Does anyone else think it’s odd for Hooters to be sponsoring a young girls’ softball league? Does that seem a little out of place to you? That would be like the Jewish American League sponsoring Oktoberfest. Or me getting back together with my ex-husband. It’s kind of a mismatch.

Think about that for a minute: First off, the word “hooters” is downright demeaning to women. It’s a guy word, obviously. I don’t know any woman who refers to her breasts as “hooters,” and you know why? Because it’s degrading, guys! So why would you slap the word “Hooters” on a large, vinyl banner and hang it up on the fence of the main softball diamond for all those impressionable young girls to see?

“Coach Danny, what's a ‘Hooters?'"

One Saturday, an adult in an owl suit showed up to cheer on some of the young players. He was escorted by a gal in tight pants and a belly-baring top who was passing out restaurant coupons. The attention-grabbing owl was from Hooters. Get it?
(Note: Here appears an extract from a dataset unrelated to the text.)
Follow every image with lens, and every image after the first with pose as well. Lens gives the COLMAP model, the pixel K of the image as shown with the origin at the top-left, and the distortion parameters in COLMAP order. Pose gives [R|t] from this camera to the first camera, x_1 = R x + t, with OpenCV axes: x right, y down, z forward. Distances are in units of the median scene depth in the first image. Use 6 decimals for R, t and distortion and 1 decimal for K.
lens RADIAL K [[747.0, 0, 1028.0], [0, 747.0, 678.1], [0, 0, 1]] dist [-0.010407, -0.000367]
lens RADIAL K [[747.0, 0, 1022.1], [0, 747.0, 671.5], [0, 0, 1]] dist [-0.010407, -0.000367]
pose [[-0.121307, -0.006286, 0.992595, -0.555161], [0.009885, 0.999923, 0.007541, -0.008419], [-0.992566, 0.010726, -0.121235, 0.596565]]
I was stunned, then outraged. No one else seemed to be bothered by this invasion of innocence. Exposing young girls to the world represented by Hooters can contribute to their early sexualization, don’t you know? Studies have shown that early sexualization of girls can lead to eating disorders, depression and low self-esteem. Certainly the opposite of what we are trying to instill in our daughters through their participation in a team sport.

And what’s a family supposed to do with the coupons, anyway? Take their daughters to Hooters for some half-priced wings to see more young women in tight shirts and barely-there shorts being ogled by “hungry” male guests? I can’t verify this myself, but one of my readers told me that some of the less-endowed waitresses even walk around wearing signs on their shirts that say, “Tip me. I’m saving up for a boob job.”
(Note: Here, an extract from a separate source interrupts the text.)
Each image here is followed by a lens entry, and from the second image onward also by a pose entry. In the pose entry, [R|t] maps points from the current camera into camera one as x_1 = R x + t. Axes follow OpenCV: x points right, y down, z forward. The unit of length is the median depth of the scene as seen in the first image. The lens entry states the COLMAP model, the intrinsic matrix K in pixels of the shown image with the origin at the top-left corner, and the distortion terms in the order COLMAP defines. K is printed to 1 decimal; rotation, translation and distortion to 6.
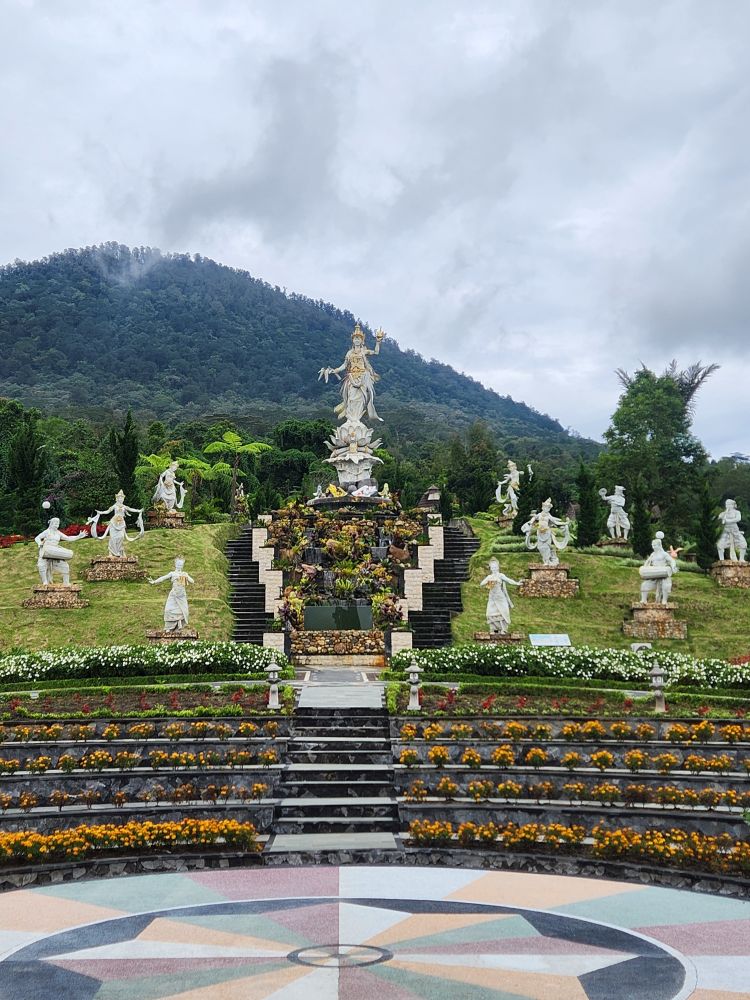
lens RADIAL K [[886.0, 0, 368.7], [0, 886.0, 502.8], [0, 0, 1]] dist [0.037431, -0.001387]
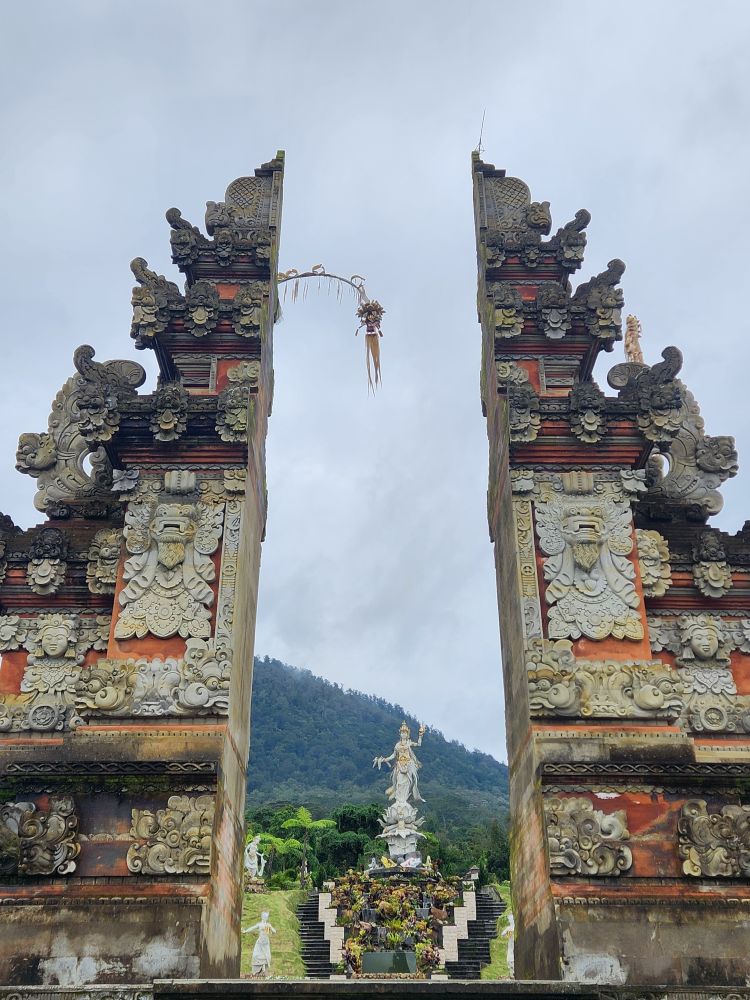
lens RADIAL K [[886.0, 0, 366.8], [0, 886.0, 506.0], [0, 0, 1]] dist [0.037431, -0.001387]
pose [[0.998206, -0.019024, -0.056771, 0.013510], [-0.006143, 0.910631, -0.413174, 0.046951], [0.059557, 0.412781, 0.908881, -0.310729]]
Alexander Wang - Backstage - Fall 09 MBFW

I repeat: Hooters has NO business sponsoring a girls’ softball league. There are plenty of other businesses to tap into that would be more appropriate for this venue: Chuck E. Cheese, Knott's Berry Farm, Baskin and Robbins, Del Taco (just kidding on that one!).

And those who think it’s perfectly acceptable to take Hooters' money and hang their banners on our daughters' softball fields in exchange for a little “exposure,” well, you’re just a bunch of boobs!